The Response from Binance and the Importance of Code Upgrades

Binance, one of the world’s leading cryptocurrency exchanges, promptly addressed the Vyper vulnerability. Having updated their code to version 0.3.7 or above, Binance mitigated any potential impact of the vulnerability on its users. CEO Changpeng Zhao emphasized the importance of staying up-to-date with code libraries, applications, and operating systems, underscoring the need for continuous vigilance and proactive action in mitigating vulnerabilities.

The Nature of the Exploit and Possible Motivations

The bug found in the earlier versions of the Vyper code is believed to have existed for at least 1.5 years.

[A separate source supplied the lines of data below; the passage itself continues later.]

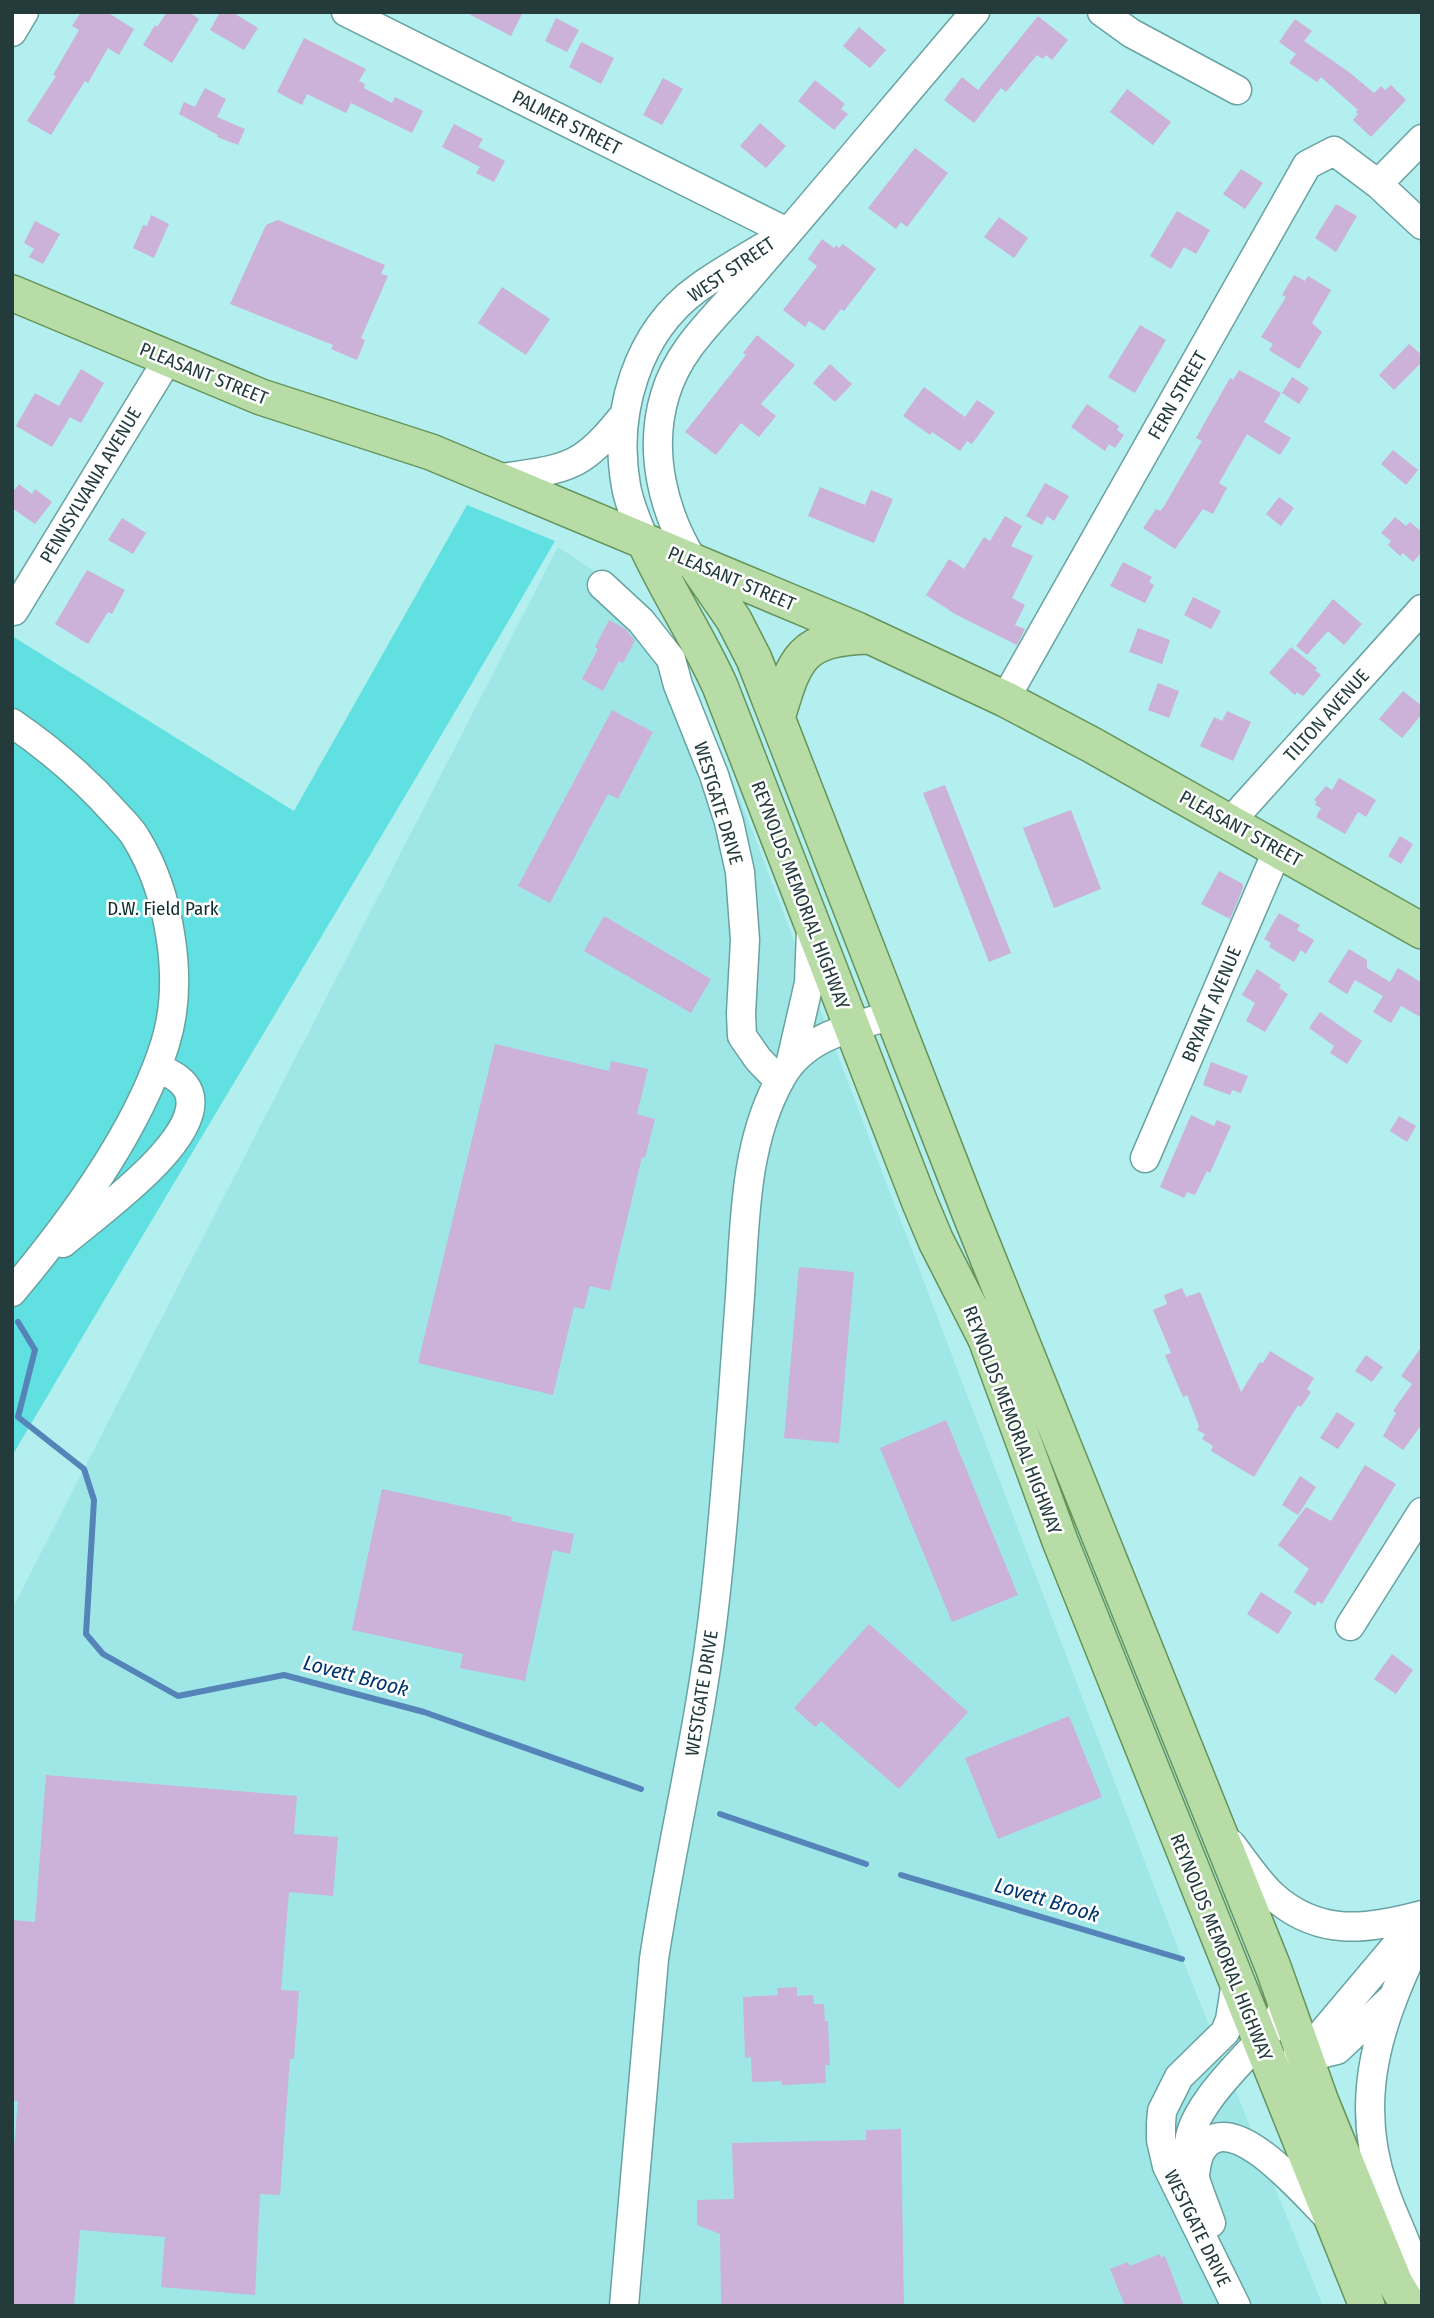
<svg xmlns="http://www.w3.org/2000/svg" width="1434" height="2318" viewBox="0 0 1434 2318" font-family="'Fira Sans Condensed',sans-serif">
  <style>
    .built { fill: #9fe7e6 }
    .green { fill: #60e0e0 }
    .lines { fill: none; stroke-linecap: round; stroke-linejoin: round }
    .stream { stroke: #5584b8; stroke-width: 6 }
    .building { fill: #ccb1d8 }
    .minor-casing { stroke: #68a2a2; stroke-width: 31 }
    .major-casing { stroke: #65945a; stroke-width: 38 }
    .minor { stroke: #fff; stroke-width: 28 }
    .major { stroke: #b8dca6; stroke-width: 35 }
    .labels { text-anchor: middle; stroke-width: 5; stroke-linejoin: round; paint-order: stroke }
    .street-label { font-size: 19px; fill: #233b3b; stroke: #fff }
    .park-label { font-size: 19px; fill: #103030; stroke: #fff }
    .water-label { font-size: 21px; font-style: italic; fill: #00346e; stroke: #fff }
  </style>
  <rect width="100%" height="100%" fill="#b3efef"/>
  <path class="built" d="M558,547l79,52 48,71 52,121 440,1155 146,360h-1311v-697z"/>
  <path class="green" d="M467,505l88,36c-178,307 -363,609 -543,915v-820l282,175z"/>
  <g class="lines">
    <path class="stream" d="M18,1322l17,28 -17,67 66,52 10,31 -8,134 17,20 75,42 106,-21 140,37 217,77
      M720,1814l146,50
      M901,1875l281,84"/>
  </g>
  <path class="building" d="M81,12h26l27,17 -15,26 -11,-7 -20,35 -3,-2 -34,54 -24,-14 29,-45 -3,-1 26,-45 -7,-4z
    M167,12h22l10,7 -27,44 -29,-18 12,-20 2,2z
    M220,12h12l26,16 -14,22 -34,-20z
    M465,12h58l-12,24z
    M1038,16l30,24 -16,20 -6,-5 -3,4 -6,-4 -31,37 -5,-4 -27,35 -30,-23 18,-23 16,13z
    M556,18l23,12 -12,22 -22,-11z
    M1295,19l17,12 -8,10 45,31 25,21 7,-7 4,4 6,-5 15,15 -35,37 -18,-17 5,-6 -2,-2 2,-2 -37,-33 -4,5 -28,-19 7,-9 -17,-12z
    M859,27l27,23 -16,18 -27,-22z
    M304,38l62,31 -7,12 6,3 -1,4 28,15 3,-6 28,14 -11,22 -61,-30 -5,10 -39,-19 -5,11 -25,-13z
    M581,42l33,16 -13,26 -32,-17z
    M663,78l20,11 -21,36 -19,-10z
    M815,80l30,24 -4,5 7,5 -14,16 -36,-29z
    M205,88l21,11 -9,18 28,12 -7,16 -21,-8 1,-2 -39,-21 5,-12 11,5z
    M1127,89l44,33 -18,23 -43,-33z
    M760,123l26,23 -20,22 -26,-22z
    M454,124l29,15 -5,8 27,14 -11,21 -18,-9 4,-6 -38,-20z
    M915,148l33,25 -41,54 -6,-5 -5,7 -28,-21z
    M1241,169l22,14 -18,26 -22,-15z
    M1336,204l21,12 -21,36 -21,-14z
    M1177,211l33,19 -14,24 -12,-7 -13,22 -21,-13z
    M151,215l18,9 -15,34 -21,-10 10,-23 4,1z
    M999,217l29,21 -14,20 -30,-21z
    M278,220l107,45 -4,9 7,2 -27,62 4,2 -8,20 -26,-11 2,-4 -103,-41 36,-79z
    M35,221l25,13 -17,30 -14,-7 5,-8 -10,-6z
    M822,239l12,9 2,-3 3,3 4,-4 33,25 -32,42 -3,-2 -17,22 -15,-10 -4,6 -22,-17 34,-44 -9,-7z
    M1294,275l11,6 3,-5 23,14 -19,33 10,9 -23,37 -30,-19 4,-6 -12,-7 25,-40 -4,-2z
    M502,287l48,32 -24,36 -48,-32z
    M1140,325l26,15 -31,53 -27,-16z
    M757,335l38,30 -34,39 15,12 -17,21 -18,-14 -25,32 -31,-23 61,-77 -3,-2z
    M1409,344l13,11v7l-28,28 -15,-15z
    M830,364l22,20 -17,18 -22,-19z
    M81,369l23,14 -23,40 -11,-6 -18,30 -36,-21 19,-33 24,13z
    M1239,370l42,23 -17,29 27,16 -11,17 -33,-21 -28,49 8,5 -14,26 -10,-5 -28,40 -32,-21 13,-19 4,2 3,-3 39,-67 -6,-3 34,-60 3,2z
    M1292,377l17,11 -10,16 -17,-11z
    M924,387l41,30 12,-17 18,12 -23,32 -5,-3 -7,10 -28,-19 -2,3 -27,-19z
    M1087,404l32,22 -2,4 7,5 -9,13 -6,-4 -4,7 -34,-24z
    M1393,450l25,20 -12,15 -25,-21z
    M1045,483l24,13 -15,25 -7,-5 -5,9 -16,-9z
    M19,484l13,10 3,-5 17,13 -17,22 -23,-16v-15z
    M820,487l45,18 6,-15 22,9 -19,44 -66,-27z
    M1279,497l15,11 -13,18 -15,-12z
    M1005,516l17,10 -11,20 22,10 -21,42 13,7 -10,20 10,4 -8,16 -62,-31 -29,-19 23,-36 15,10 20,-32 6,4z
    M1395,517l11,9 4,-4 12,10v20l-9,10 -10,-9 -3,3 -12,-11 3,-4 -10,-8z
    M122,518l24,15 -13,21 -25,-14z
    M1123,562l29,15 -3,5 5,3 -9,18 -35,-17z
    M87,570l38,20 -13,24 -4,-2 -20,32 -33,-20z
    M1193,597l28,14 -10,18 -27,-14z
    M1333,599l29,25 -18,21 -16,-14 -21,24 -11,-9z
    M609,620l15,8 11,12 -12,23 -4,-2 -16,30 -21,-12 16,-30 -3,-2z
    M1138,628l32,12 -8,24 -33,-12z
    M1291,647l26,21 -2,2 6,5 -18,21 -6,-4 -2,3 -26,-22z
    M1158,683l21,8 -10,27 -21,-8z
    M1403,691l19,15v8l-20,24 -23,-19z
    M612,710l41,22 -35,67 -10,-5 -58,109 -32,-17z
    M1227,711l24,11 -18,39 -33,-15 14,-29 8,4z
    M1339,778l37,22 -10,17 -8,-5 -13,22 -29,-17 5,-9 -6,-3 2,-3 -3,-2 12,-14 6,4z
    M945,785l66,168 -22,9 -66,-169z
    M1071,810l30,79 -47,19 -31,-80z
    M1400,836l13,8 -12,20 -13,-8z
    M1219,871l24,13v4l-13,31 -29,-15z
    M1279,913l21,12 -3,5 17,10 -8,14 -5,-4 -7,12 -25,-15 2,-4 -7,-4z
    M604,916l107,63 -20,34 -107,-62z
    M1349,949l18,11v8l23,14 8,-14 24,15v35l-21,-12 -10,17 -18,-11 10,-16 -28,-16 -8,14 -19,-12z
    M1257,969l24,16 -2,3 9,6 -23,38 -19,-11 9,-18 -13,-8z
    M1320,1012l42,29 -15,23 -17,-11 4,-7 -25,-18z
    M495,1044l114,27 2,-10 37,8 -11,45 18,5 -10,39 -3,-1 -32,134 -20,-5 -6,23 -10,-2 -21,88 -135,-32z
    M1211,1062l37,14 -7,17 -9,-3 -2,5 -27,-10z
    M1191,1115l23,11 3,-6 14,6 -21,47 -3,-2 -12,24 -8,-3 -3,6 -24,-11z
    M1399,1116l17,10 -9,16 -17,-11z
    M799,1267l55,5 -15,171 -55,-5z
    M1182,1288l4,9 14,-5 41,100 19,-30 3,1 7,-12 44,27 -7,11 4,3 -10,15 -3,-2 -44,72 -43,-26 2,-5 -11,-7 3,-5 -8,-4 2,-4 -12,-31 -4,2 -18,-42 6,-2 -18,-43 14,-6 -3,-9z
    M1422,1346v78l-19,26 -20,-14 13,-23 -3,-2 19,-27 -11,-8z
    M1366,1355l17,12 -11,15 -17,-11z
    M1337,1412l18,12 -17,25 -18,-11z
    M946,1420l72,175 -66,27 -72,-174z
    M1365,1465l31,19 -74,120 -4,-3 -3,5 -21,-14 15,-23 -31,-24 28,-38 25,14z
    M1300,1476l16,11 -18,28 -16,-10z
    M382,1489l130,28 -1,4 63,13 -4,20 -17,-4 -28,131 -65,-13 3,-14 -111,-24z
    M1261,1592l31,20 -14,22 -31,-20z
    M869,1624l99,88 -69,77 -78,-68 -6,6 -21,-19z
    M1392,1654l21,16 -17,24 -22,-15z
    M1069,1716l33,81 -104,42 -33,-81z
    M46,1775l251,21 -3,38 44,3 -5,59 -44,-4 -8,98 18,1 -5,68h-4l-10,136 -20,-1 -5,101 -94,-8 4,-50 -85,-7 -6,76h-62v-134l6,-71h-6v-181l23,2z
    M797,1987v9l16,-1 1,9h10l1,17h3l2,44h-5l1,18 -44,2v-4l-30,1 -1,-25 -6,1 -2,-61 35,-2 -1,-7z
    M901,2129l3,177h-183l-1,-72 -23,-9v-25l37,-1 -2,-56 134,-3v-10z
    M1160,2254l1,4 4,-2 19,50h-59l-15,-37 18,-7 2,4z"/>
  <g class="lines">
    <g class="minor-casing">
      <path id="minor" d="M346,12l441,220
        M1102,12l29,21 106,57
        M12,32l12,-20
        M1378,184l44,-45
        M496,479c27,-5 62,-6 85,-21 17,-11 30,-27 43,-43
        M645,542c-7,-19 -16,-37 -19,-56 -13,-73 11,-154 72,-198 22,-16 46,-29 69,-43
        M694,562c-31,-49 -46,-111 -29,-167 14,-48 52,-79 83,-116 76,-88 151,-178 227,-267
        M602,585l39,36 30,38 7,26 36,90 15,47 11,50 5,68 -4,73 1,23 16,23 21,22
        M14,611l154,-252
        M1005,699l302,-534 27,-14 44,33 44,41
        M12,723c38,26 73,56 104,91 7,8 15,15 20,24 34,55 49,143 29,206 -27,86 -95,179 -153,248
        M1230,822l192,-213
        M791,1061l18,-78 2,-53
        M1145,1158l133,-309
        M63,1243c31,-27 142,-104 126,-150 -5,-14 -20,-20 -32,-26
        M1350,1626l72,-114
        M1231,1844c13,17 26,37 41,51 46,42 95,35 150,20
        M1298,2052l14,4 25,-6 53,-50
        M1292,2069l107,-127 18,-16
        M1195,2174c1,-7 2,-15 5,-21 27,-54 107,44 128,64
        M1211,2223c-8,-23 -20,-49 -22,-73 -4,-40 62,-97 88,-128l5,-12 2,-12
        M624,2306l30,-347c18,-120 48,-238 61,-360 11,-96 17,-193 24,-289 6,-77 3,-163 42,-232 23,-42 69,-50 111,-63
        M1236,2306l-69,-140 -6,-26v-16l1,-13 17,-34 46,-45 5,-12 6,-38
        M1416,2306c0,-10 3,-23 0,-32 -7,-29 -23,-57 -32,-85 -33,-93 -3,-172 38,-256"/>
    </g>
    <g class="major-casing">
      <path id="major" d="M12,293l249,104 170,55 426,178 148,69 87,46 330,186
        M645,542c22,49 53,95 75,144l200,517 16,38 50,98 74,202 307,765
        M694,562l40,58 20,39 217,557 302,751 48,135 74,181 14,23
        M777,718c18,-61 24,-80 92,-82"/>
    </g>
    <use href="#minor" class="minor"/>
    <use href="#major" class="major"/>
  </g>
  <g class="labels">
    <g class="street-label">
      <text transform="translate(567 122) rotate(27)" y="7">PALMER STREET</text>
      <text transform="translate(731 269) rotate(-34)" y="7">WEST STREET</text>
      <text transform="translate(204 373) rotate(22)" y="7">PLEASANT STREET</text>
      <text transform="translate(1177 395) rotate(-60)" y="7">FERN STREET</text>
      <text transform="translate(90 485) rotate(-59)" y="7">PENNSYLVANIA AVENUE</text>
      <text transform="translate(732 578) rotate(23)" y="7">PLEASANT STREET</text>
      <text transform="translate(1326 715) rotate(-48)" y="7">TILTON AVENUE</text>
      <text transform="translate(719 803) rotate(73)" y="7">WESTGATE DRIVE</text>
      <text transform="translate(1241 828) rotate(29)" y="7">PLEASANT STREET</text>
      <text transform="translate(801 895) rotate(69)" y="7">REYNOLDS MEMORIAL HIGHWAY</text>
      <text transform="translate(1211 1004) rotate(-67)" y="7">BRYANT AVENUE</text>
      <text transform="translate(1013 1420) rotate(69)" y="7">REYNOLDS MEMORIAL HIGHWAY</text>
      <text transform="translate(701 1693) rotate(-81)" y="7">WESTGATE DRIVE</text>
      <text transform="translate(1222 1947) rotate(68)" y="7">REYNOLDS MEMORIAL HIGHWAY</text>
      <text transform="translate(1198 2228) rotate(64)" y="7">WESTGATE DRIVE</text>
    </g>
    <g class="park-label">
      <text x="163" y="915">D.W. Field Park</text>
    </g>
    <g class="water-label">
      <text transform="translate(356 1676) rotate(15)" y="7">Lovett Brook</text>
      <text transform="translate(1047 1900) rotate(17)" y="7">Lovett Brook</text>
    </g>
  </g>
  <rect width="1434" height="2318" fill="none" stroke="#233b3b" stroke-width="28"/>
</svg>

The exploit indicates a high level of sophistication and resources invested by the attacker, raising suspicions that it might be a state-sponsored attack. A contributor to the Vyper program on Twitter hinted at the significant time and resources required to uncover such an exploit, adding weight to the possibility of a state-sponsored motive.


The vulnerability discovered in Curve Finance liquidity pools due to a flaw in the Vyper code served as a stark reminder of the challenges that even the most advanced blockchain protocols face. This incident attracted attention from both the blockchain and traditional financial sectors, exposing the vulnerability of DeFi protocols and highlighting the crucial role of oracles and centralized exchanges in securing the ecosystem.

As the blockchain industry continues to evolve, it is essential for developers and users to remain vigilant against vulnerabilities and regularly update their code libraries, applications, and operating systems. By doing so, they can ensure the continued growth and strength of the decentralized finance ecosystem, while safeguarding the value and security of digital assets.